### Listed records
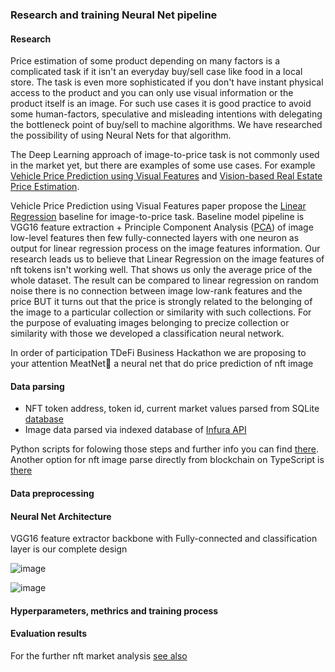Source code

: ### Research and training Neural Net pipeline

#### Research

Price estimation of some product depending on many factors is a complicated task if it isn't an everyday buy/sell case like food in a local store. The task is even more sophisticated if you don't have instant physical access to the product and you can only use visual information or the product itself is an image. For such use cases it is good practice to avoid some human-factors, speculative and misleading intentions with delegating the bottleneck point of buy/sell to machine algorithms. We have researched the possibility of using Neural Nets for that algorithm.

The Deep Learning approach of image-to-price task is not commonly used in the market yet, but there are examples of some use cases. For example [Vehicle Price Prediction using Visual Features](https://arxiv.org/abs/1803.11227) and [Vision-based Real Estate Price Estimation](https://www.researchgate.net/publication/318528081_Vision-based_Real_Estate_Price_Estimation). 

Vehicle Price Prediction using Visual Features paper propose the [Linear Regression](https://en.wikipedia.org/wiki/Linear_regression) baseline for image-to-price task. Baseline model pipeline is VGG16 feature extraction + Principle Component Analysis ([PCA](https://scikit-learn.org/stable/modules/generated/sklearn.decomposition.PCA.html)) of image low-level features then few fully-connected layers with one neuron as output for linear regression process on the image features information. Our research leads us to believe that Linear Regression on the image features of nft tokens isn't working well. That shows us only the average price of the whole dataset. The result can be compared to linear regression on random noise there is no connection between image low-rank features and the price BUT it turns out that the price is strongly related to the belonging of the image to a particular collection or similarity with such collections. For the purpose of evaluating images belonging to precize collection or similarity with those we developed a classification neural network.

In order of participation TDeFi Business Hackathon we are proposing to your attention MeatNet🥩 a neural net that do price prediction of nft image


#### Data parsing
- NFT token address, token id, current market values parsed from SQLite [database](https://www.kaggle.com/simiotic/ethereum-nfts)
- Image data parsed via indexed database of [Infura API](https://infura.io/)

Python scripts for folowing those steps and further info you can find [there](https://github.com/meat-app-hack/nft-data-parser). Another option for nft image parse directly from blockchain on TypeScript is [there](https://github.com/meat-app-hack/zora-nft-data-parser)

#### Data preprocessing

#### Neural Net Architecture

VGG16 feature extractor backbone with Fully-connected and classification layer is our complete design


![image](https://user-images.githubusercontent.com/44669029/142066229-aaf63bac-0a6d-442b-809c-2acb2f74549b.png)

![image](https://user-images.githubusercontent.com/44669029/142066573-6e785095-cd13-42f8-8ced-debacb966b90.png)




#### Hyperparameters, methrics and training process 

#### Evaluation results



For the further nft market analysis [see also](https://www.kaggle.com/simiotic/ethereum-nft-analysis)
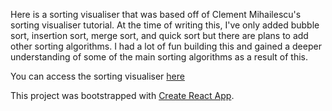 Here is a sorting visualiser that was based off of Clement Mihailescu's sorting visualiser tutorial. At the time of writing this, I've only added bubble sort, insertion sort, merge sort, and quick sort but there are plans to add other sorting algorithms. I had a lot of fun building this and gained a deeper understanding of some of the main sorting algorithms as a result of this.

You can access the sorting visualiser [here](https://nordsk0g.github.io/sorting-visualiser/)

This project was bootstrapped with [Create React App](https://github.com/facebook/create-react-app).
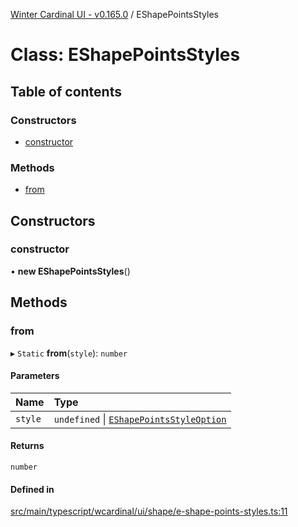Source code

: [Winter Cardinal UI - v0.165.0](../index.md) / EShapePointsStyles

# Class: EShapePointsStyles

## Table of contents

### Constructors

- [constructor](EShapePointsStyles.md#constructor)

### Methods

- [from](EShapePointsStyles.md#from)

## Constructors

### constructor

• **new EShapePointsStyles**()

## Methods

### from

▸ `Static` **from**(`style`): `number`

#### Parameters

| Name | Type |
| :------ | :------ |
| `style` | `undefined` \| [`EShapePointsStyleOption`](../index.md#eshapepointsstyleoption) |

#### Returns

`number`

#### Defined in

[src/main/typescript/wcardinal/ui/shape/e-shape-points-styles.ts:11](https://github.com/winter-cardinal/winter-cardinal-ui/blob/v0.165.0/src/main/typescript/wcardinal/ui/shape/e-shape-points-styles.ts#L11)

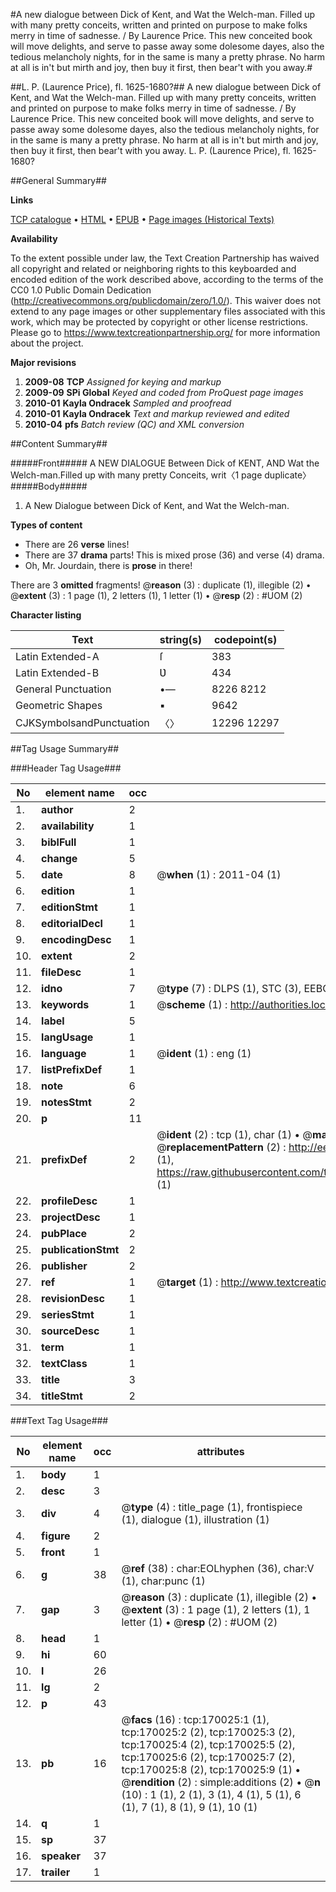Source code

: #A new dialogue between Dick of Kent, and Wat the Welch-man. Filled up with many pretty conceits, written and printed on purpose to make folks merry in time of sadnesse. / By Laurence Price. This new conceited book will move delights, and serve to passe away some dolesome dayes, also the tedious melancholy nights, for in the same is many a pretty phrase. No harm at all is in't but mirth and joy, then buy it first, then bear't with you away.#

##L. P. (Laurence Price), fl. 1625-1680?##
A new dialogue between Dick of Kent, and Wat the Welch-man. Filled up with many pretty conceits, written and printed on purpose to make folks merry in time of sadnesse. / By Laurence Price. This new conceited book will move delights, and serve to passe away some dolesome dayes, also the tedious melancholy nights, for in the same is many a pretty phrase. No harm at all is in't but mirth and joy, then buy it first, then bear't with you away.
L. P. (Laurence Price), fl. 1625-1680?

##General Summary##

**Links**

[TCP catalogue](http://www.ota.ox.ac.uk/tcp/)  • 
[HTML](http://tei.it.ox.ac.uk/tcp/Texts-HTML/free/A90/A90984.html)  • 
[EPUB](http://tei.it.ox.ac.uk/tcp/Texts-EPUB/free/A90/A90984.epub) • 
[Page images (Historical Texts)](https://historicaltexts.jisc.ac.uk/eebo-99867435e)

**Availability**

To the extent possible under law, the Text Creation Partnership has waived all copyright and related or neighboring rights to this keyboarded and encoded edition of the work described above, according to the terms of the CC0 1.0 Public Domain Dedication (http://creativecommons.org/publicdomain/zero/1.0/). This waiver does not extend to any page images or other supplementary files associated with this work, which may be protected by copyright or other license restrictions. Please go to https://www.textcreationpartnership.org/ for more information about the project.

**Major revisions**

1. __2009-08__ __TCP__ *Assigned for keying and markup*
1. __2009-09__ __SPi Global__ *Keyed and coded from ProQuest page images*
1. __2010-01__ __Kayla Ondracek__ *Sampled and proofread*
1. __2010-01__ __Kayla Ondracek__ *Text and markup reviewed and edited*
1. __2010-04__ __pfs__ *Batch review (QC) and XML conversion*

##Content Summary##

#####Front#####
A NEW DIALOGUE Between Dick of KENT, AND Wat the Welch-man.Filled up with many pretty Conceits, writ〈1 page duplicate〉
#####Body#####

1. A New Dialogue between Dick of Kent, and Wat the Welch-man.

**Types of content**

  * There are 26 **verse** lines!
  * There are 37 **drama** parts! This is mixed prose (36) and verse (4) drama.
  * Oh, Mr. Jourdain, there is **prose** in there!

There are 3 **omitted** fragments! 
 @__reason__ (3) : duplicate (1), illegible (2)  •  @__extent__ (3) : 1 page (1), 2 letters (1), 1 letter (1)  •  @__resp__ (2) : #UOM (2)

**Character listing**


|Text|string(s)|codepoint(s)|
|---|---|---|
|Latin Extended-A|ſ|383|
|Latin Extended-B|Ʋ|434|
|General Punctuation|•—|8226 8212|
|Geometric Shapes|▪|9642|
|CJKSymbolsandPunctuation|〈〉|12296 12297|

##Tag Usage Summary##

###Header Tag Usage###

|No|element name|occ|attributes|
|---|---|---|---|
|1.|__author__|2||
|2.|__availability__|1||
|3.|__biblFull__|1||
|4.|__change__|5||
|5.|__date__|8| @__when__ (1) : 2011-04 (1)|
|6.|__edition__|1||
|7.|__editionStmt__|1||
|8.|__editorialDecl__|1||
|9.|__encodingDesc__|1||
|10.|__extent__|2||
|11.|__fileDesc__|1||
|12.|__idno__|7| @__type__ (7) : DLPS (1), STC (3), EEBO-CITATION (1), PROQUEST (1), VID (1)|
|13.|__keywords__|1| @__scheme__ (1) : http://authorities.loc.gov/ (1)|
|14.|__label__|5||
|15.|__langUsage__|1||
|16.|__language__|1| @__ident__ (1) : eng (1)|
|17.|__listPrefixDef__|1||
|18.|__note__|6||
|19.|__notesStmt__|2||
|20.|__p__|11||
|21.|__prefixDef__|2| @__ident__ (2) : tcp (1), char (1)  •  @__matchPattern__ (2) : ([0-9\-]+):([0-9IVX]+) (1), (.+) (1)  •  @__replacementPattern__ (2) : http://eebo.chadwyck.com/downloadtiff?vid=$1&page=$2 (1), https://raw.githubusercontent.com/textcreationpartnership/Texts/master/tcpchars.xml#$1 (1)|
|22.|__profileDesc__|1||
|23.|__projectDesc__|1||
|24.|__pubPlace__|2||
|25.|__publicationStmt__|2||
|26.|__publisher__|2||
|27.|__ref__|1| @__target__ (1) : http://www.textcreationpartnership.org/docs/. (1)|
|28.|__revisionDesc__|1||
|29.|__seriesStmt__|1||
|30.|__sourceDesc__|1||
|31.|__term__|1||
|32.|__textClass__|1||
|33.|__title__|3||
|34.|__titleStmt__|2||


###Text Tag Usage###

|No|element name|occ|attributes|
|---|---|---|---|
|1.|__body__|1||
|2.|__desc__|3||
|3.|__div__|4| @__type__ (4) : title_page (1), frontispiece (1), dialogue (1), illustration (1)|
|4.|__figure__|2||
|5.|__front__|1||
|6.|__g__|38| @__ref__ (38) : char:EOLhyphen (36), char:V (1), char:punc (1)|
|7.|__gap__|3| @__reason__ (3) : duplicate (1), illegible (2)  •  @__extent__ (3) : 1 page (1), 2 letters (1), 1 letter (1)  •  @__resp__ (2) : #UOM (2)|
|8.|__head__|1||
|9.|__hi__|60||
|10.|__l__|26||
|11.|__lg__|2||
|12.|__p__|43||
|13.|__pb__|16| @__facs__ (16) : tcp:170025:1 (1), tcp:170025:2 (2), tcp:170025:3 (2), tcp:170025:4 (2), tcp:170025:5 (2), tcp:170025:6 (2), tcp:170025:7 (2), tcp:170025:8 (2), tcp:170025:9 (1)  •  @__rendition__ (2) : simple:additions (2)  •  @__n__ (10) : 1 (1), 2 (1), 3 (1), 4 (1), 5 (1), 6 (1), 7 (1), 8 (1), 9 (1), 10 (1)|
|14.|__q__|1||
|15.|__sp__|37||
|16.|__speaker__|37||
|17.|__trailer__|1||
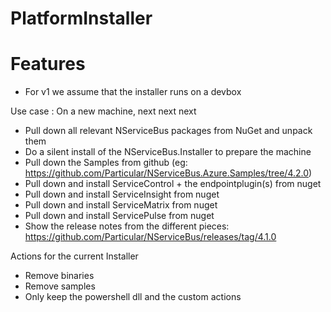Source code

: PlatformInstaller
=================


# Features

* For v1 we assume that the installer runs on a devbox

Use case : On a new machine, next next next

* Pull down all relevant NServiceBus packages from NuGet and unpack them
* Do a silent install of the NServiceBus.Installer to prepare the machine
* Pull down the Samples from github (eg: https://github.com/Particular/NServiceBus.Azure.Samples/tree/4.2.0)
* Pull down and install ServiceControl + the endpointplugin(s) from nuget
* Pull down and install ServiceInsight from nuget
* Pull down and install ServiceMatrix from nuget
* Pull down and install ServicePulse from nuget
* Show the release notes from the different pieces: https://github.com/Particular/NServiceBus/releases/tag/4.1.0

Actions for the current Installer

* Remove binaries
* Remove samples
* Only keep the powershell dll and the custom actions

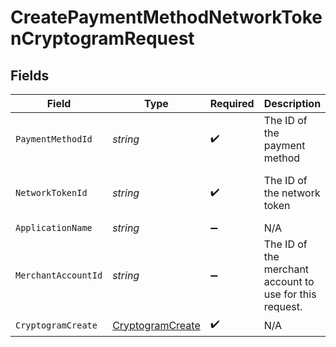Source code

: # CreatePaymentMethodNetworkTokenCryptogramRequest


## Fields

| Field                                                           | Type                                                            | Required                                                        | Description                                                     | Example                                                         |
| --------------------------------------------------------------- | --------------------------------------------------------------- | --------------------------------------------------------------- | --------------------------------------------------------------- | --------------------------------------------------------------- |
| `PaymentMethodId`                                               | *string*                                                        | :heavy_check_mark:                                              | The ID of the payment method                                    | ef9496d8-53a5-4aad-8ca2-00eb68334389                            |
| `NetworkTokenId`                                                | *string*                                                        | :heavy_check_mark:                                              | The ID of the network token                                     | f8dd5cfc-7834-4847-95dc-f75a360e2298                            |
| `ApplicationName`                                               | *string*                                                        | :heavy_minus_sign:                                              | N/A                                                             |                                                                 |
| `MerchantAccountId`                                             | *string*                                                        | :heavy_minus_sign:                                              | The ID of the merchant account to use for this request.         | default                                                         |
| `CryptogramCreate`                                              | [CryptogramCreate](../../Models/Components/CryptogramCreate.md) | :heavy_check_mark:                                              | N/A                                                             |                                                                 |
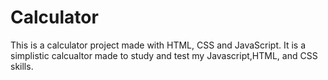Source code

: # Calculator
This is a calculator project made with HTML, CSS and JavaScript. It is a simplistic calcualtor made to study and test my Javascript,HTML, and CSS skills.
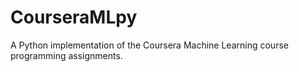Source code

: # CourseraMLpy
A Python implementation of the Coursera Machine Learning course programming assignments.
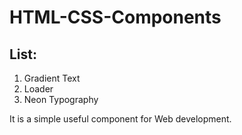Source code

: # HTML-CSS-Components

## List:
1. Gradient Text
2. Loader
3. Neon Typography

It is a simple useful component for Web development.  
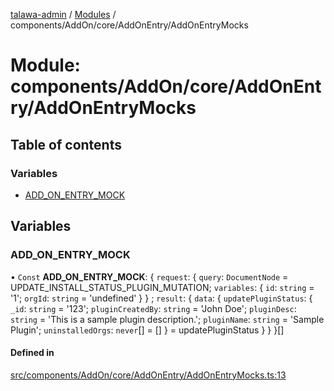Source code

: [talawa-admin](../README.md) / [Modules](../modules.md) / components/AddOn/core/AddOnEntry/AddOnEntryMocks

# Module: components/AddOn/core/AddOnEntry/AddOnEntryMocks

## Table of contents

### Variables

- [ADD\_ON\_ENTRY\_MOCK](components_AddOn_core_AddOnEntry_AddOnEntryMocks.md#add_on_entry_mock)

## Variables

### ADD\_ON\_ENTRY\_MOCK

• `Const` **ADD\_ON\_ENTRY\_MOCK**: \{ `request`: \{ `query`: `DocumentNode` = UPDATE\_INSTALL\_STATUS\_PLUGIN\_MUTATION; `variables`: \{ `id`: `string` = '1'; `orgId`: `string` = 'undefined' \}  \} ; `result`: \{ `data`: \{ `updatePluginStatus`: \{ `_id`: `string` = '123'; `pluginCreatedBy`: `string` = 'John Doe'; `pluginDesc`: `string` = 'This is a sample plugin description.'; `pluginName`: `string` = 'Sample Plugin'; `uninstalledOrgs`: `never`[] = [] \} = updatePluginStatus \}  \}  \}[]

#### Defined in

[src/components/AddOn/core/AddOnEntry/AddOnEntryMocks.ts:13](https://github.com/wasifkareem/talawa-admin/blob/fcbba3f/src/components/AddOn/core/AddOnEntry/AddOnEntryMocks.ts#L13)
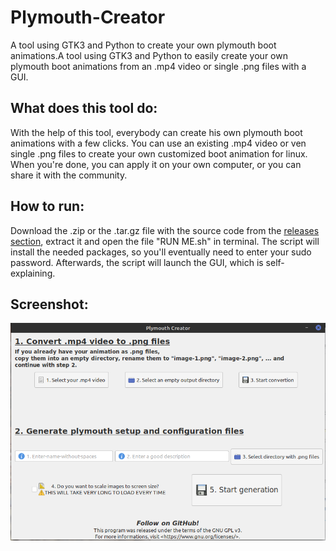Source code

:# Plymouth-Creator
A tool using GTK3 and Python to create your own plymouth boot animations.A tool using GTK3 and Python to easily create your own plymouth boot animations from an .mp4 video or single .png files with a GUI.

## What does this tool do:
With the help of this tool, everybody can create his own plymouth boot animations with a few clicks.
You can use an existing .mp4 video or ven single .png files to create your own customized boot animation for linux.
When you're done, you can apply it on your own computer, or you can share it with the community.

## How to run:
Download the .zip or the .tar.gz file with the source code from the [releases section](https://github.com/Techcrafter/Plymouth-Creator/releases), extract it and open the file "RUN ME.sh" in terminal.
The script will install the needed packages, so you'll eventually need to enter your sudo password.
Afterwards, the script will launch the GUI, which is self-explaining.

## Screenshot:
![screenshot1](https://raw.githubusercontent.com/Techcrafter/Plymouth-Creator/master/SCREENSHOTS/screenshot1.png)
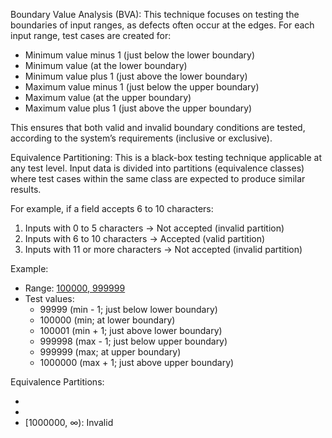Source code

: Boundary Value Analysis (BVA):
This technique focuses on testing the boundaries of input ranges, as defects often occur at the edges. For each input range, test cases are created for:
- Minimum value minus 1 (just below the lower boundary)
- Minimum value (at the lower boundary)
- Minimum value plus 1 (just above the lower boundary)
- Maximum value minus 1 (just below the upper boundary)
- Maximum value (at the upper boundary)
- Maximum value plus 1 (just above the upper boundary)

This ensures that both valid and invalid boundary conditions are tested, according to the system’s requirements (inclusive or exclusive).


Equivalence Partitioning:
This is a black-box testing technique applicable at any test level. Input data is divided into partitions (equivalence classes) where test cases within the same class are expected to produce similar results.

For example, if a field accepts 6 to 10 characters:
1. Inputs with 0 to 5 characters → Not accepted (invalid partition)
2. Inputs with 6 to 10 characters → Accepted (valid partition)
3. Inputs with 11 or more characters → Not accepted (invalid partition)


Example:
- Range: [100000, 999999]
- Test values:
  - 99999 (min - 1; just below lower boundary)
  - 100000 (min; at lower boundary)
  - 100001 (min + 1; just above lower boundary)
  - 999998 (max - 1; just below upper boundary)
  - 999999 (max; at upper boundary)
  - 1000000 (max + 1; just above upper boundary)

Equivalence Partitions:
- [0, 99999]: Invalid
- [100000, 999999]: Valid
- [1000000, ∞): Invalid
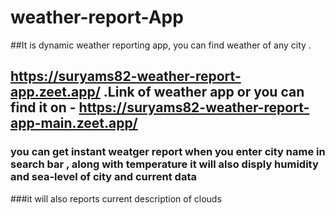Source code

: # weather-report-App


##It is dynamic weather reporting app, you can find weather of any city .


##  https://suryams82-weather-report-app.zeet.app/ .Link of weather app  or you can find it on  - https://suryams82-weather-report-app-main.zeet.app/ 


### you can get instant weatger report when you enter city name in search bar , along with temperature it will also disply humidity and sea-level of city and current data 


###it will also reports current description of clouds 
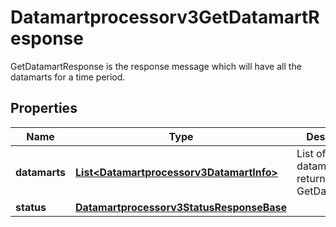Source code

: 

# Datamartprocessorv3GetDatamartResponse

GetDatamartResponse is the response message which will have all the datamarts for a time period.

## Properties

| Name | Type | Description | Notes |
|------------ | ------------- | ------------- | -------------|
|**datamarts** | [**List&lt;Datamartprocessorv3DatamartInfo&gt;**](Datamartprocessorv3DatamartInfo.md) | List of datamarts returned by GetDatamarts(). |  [optional] |
|**status** | [**Datamartprocessorv3StatusResponseBase**](Datamartprocessorv3StatusResponseBase.md) |  |  [optional] |



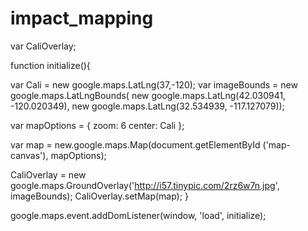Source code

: # impact_mapping
var CaliOverlay;

function initialize(){

  var Cali = new google.maps.LatLng(37,-120);
  var imageBounds = new google.maps.LatLngBounds(
    new google.maps.LatLng(42.030941, -120.020349),
    new google.maps.LatLng(32.534939, -117.127079));
    
  var mapOptions = {
    zoom: 6
    center: Cali
  };

  var map = new.google.maps.Map(document.getElementById ('map-canvas'), mapOptions);
  
  CaliOverlay = new google.maps.GroundOverlay('http://i57.tinypic.com/2rz6w7n.jpg', imageBounds);
  CaliOverlay.setMap(map);
}

google.maps.event.addDomListener(window, 'load', initialize);
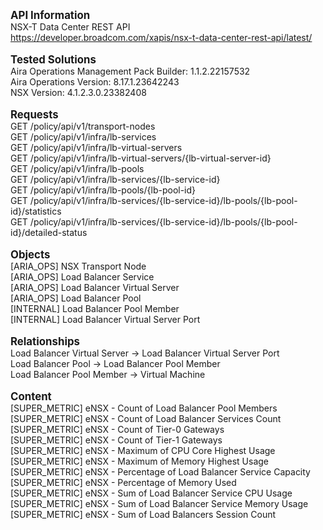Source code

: <big><b> API Information </big></b> <br>NSX-T Data Center REST API <br>https://developer.broadcom.com/xapis/nsx-t-data-center-rest-api/latest/ <br> <br><b><big> Tested Solutions </big></b><br>  Aira Operations Management Pack Builder: 1.1.2.22157532 <br> Aira Operations Version: 8.17.1.23642243 <br> NSX Version: 4.1.2.3.0.23382408 <br> <br><b><big>Requests</big></b><br> GET /policy/api/v1/transport-nodes <br>GET /policy/api/v1/infra/lb-services <br> GET /policy/api/v1/infra/lb-virtual-servers <br> GET /policy/api/v1/infra/lb-virtual-servers/{lb-virtual-server-id} <br> GET /policy/api/v1/infra/lb-pools <br> GET /policy/api/v1/infra/lb-services/{lb-service-id} <br> GET /policy/api/v1/infra/lb-pools/{lb-pool-id} <br> GET /policy/api/v1/infra/lb-services/{lb-service-id}/lb-pools/{lb-pool-id}/statistics <br> GET /policy/api/v1/infra/lb-services/{lb-service-id}/lb-pools/{lb-pool-id}/detailed-status <br><br><b><big>Objects</big></b><br> [ARIA_OPS] NSX Transport Node <br>[ARIA_OPS] Load Balancer Service <br> [ARIA_OPS] Load Balancer Virtual Server <br>[ARIA_OPS] Load Balancer Pool <br> [INTERNAL] Load Balancer Pool Member <br> [INTERNAL] Load Balancer Virtual Server Port <br> <br><b><big>Relationships</big></b><br> Load Balancer Virtual Server -> Load Balancer Virtual Server Port <br>Load Balancer Pool -> Load Balancer Pool Member <br> Load Balancer Pool Member -> Virtual Machine <br> <br><b><big>Content</big></b><br>[SUPER_METRIC] eNSX - Count of Load Balancer Pool Members <br>[SUPER_METRIC] eNSX - Count of ‌Load Balancer Services Count <br>[SUPER_METRIC] eNSX - Count of ‌Tier-0 Gateways <br>[SUPER_METRIC] eNSX - Count of ‌Tier-1 Gateways <br>[SUPER_METRIC] eNSX - Maximum of CPU Core Highest Usage <br>[SUPER_METRIC] eNSX - Maximum of Memory Highest Usage <br>[SUPER_METRIC] eNSX - Percentage of Load Balancer Service Capacity <br>[SUPER_METRIC] eNSX - Percentage of Memory Used <br>[SUPER_METRIC] eNSX - Sum of Load Balancer Service CPU Usage <br>[SUPER_METRIC] eNSX - Sum of Load Balancer Service Memory Usage <br>[SUPER_METRIC] eNSX - Sum of Load Balancers Session Count <br>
######
**Work order**
Write out exactly the lines above between the line with "1. __2010-01__ __Kayla Ondracek__ *Text" and the line with "#####Front#####", inclusive, and nothing beyond them.

**Result of the task**
1. __2010-01__ __Kayla Ondracek__ *Text and markup reviewed and edited*
1. __2010-04__ __pfs__ *Batch review (QC) and XML conversion*

##Content Summary##

#####Front#####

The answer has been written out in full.